In our view, patients’ notes specifying the haemoglobin value should be a minimal requirement that is only waived in acute situations. Such a requirement might have a disciplinary effect on the use of indications and contribute to restricting consumption.

From 2000 to 2008, Norway’s use of red blood cell concentrates increased by about 14 % (3). In years to come, there will be more elderly people (29), so a continued rise in consumption can be expected. However, Norwegian consumption has stagnated since 2008 (3). In the Netherlands, consumption of red blood cell concentrates has declined by almost 20 % since 1998, despite the fact that it was considerably lower than Norwegian consumption at the outset (3, 30).
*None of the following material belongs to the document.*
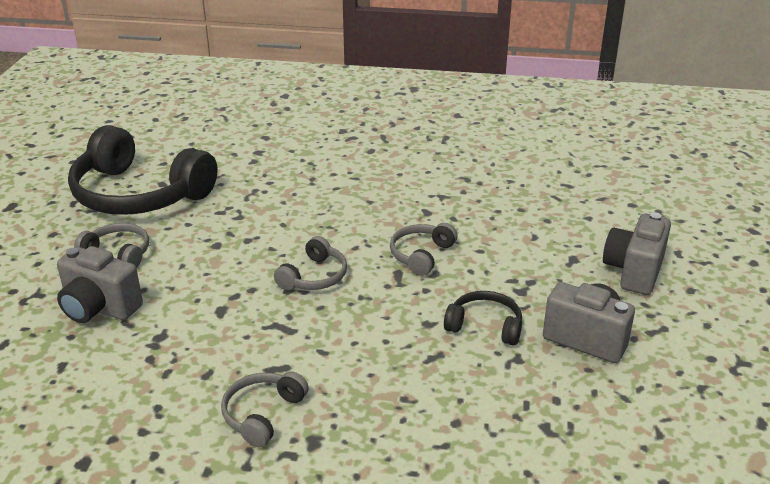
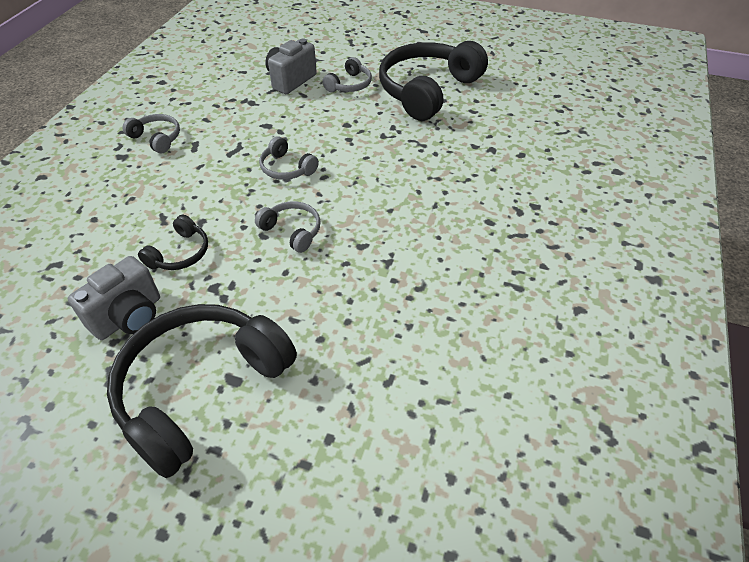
camera: 100 degrees right, 15 degrees up
grey camera [603,212,671,295] -> black headphones [107,304,297,478]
It seems reasonable to suppose that the changes reflect a tendency towards a more restrictive transfusion practice in both countries (2, 30, 31).

Conclusion

Red blood cell transfusion is given most often to elderly patients with chronic diseases with an uncertain or poor prognosis, particularly cancer. The consumption pattern is the same as that reported from other Western countries. Consumption is generally highest for patients who undergo surgery. The clinical documentation is not infrequently incomplete. In some cases the use of indications appears to be based on routines and to too limited an extent on scientific evidence and pathophysiological understanding.

We assume that Norway as a whole has a similar consumption pattern and that there is potential for saving on the use of red blood cell concentrates. New data imply that consumption countrywide is stagnating and that the situation is thus improving. As a rule, red blood cell transfusion does not lead to blood group immunisation.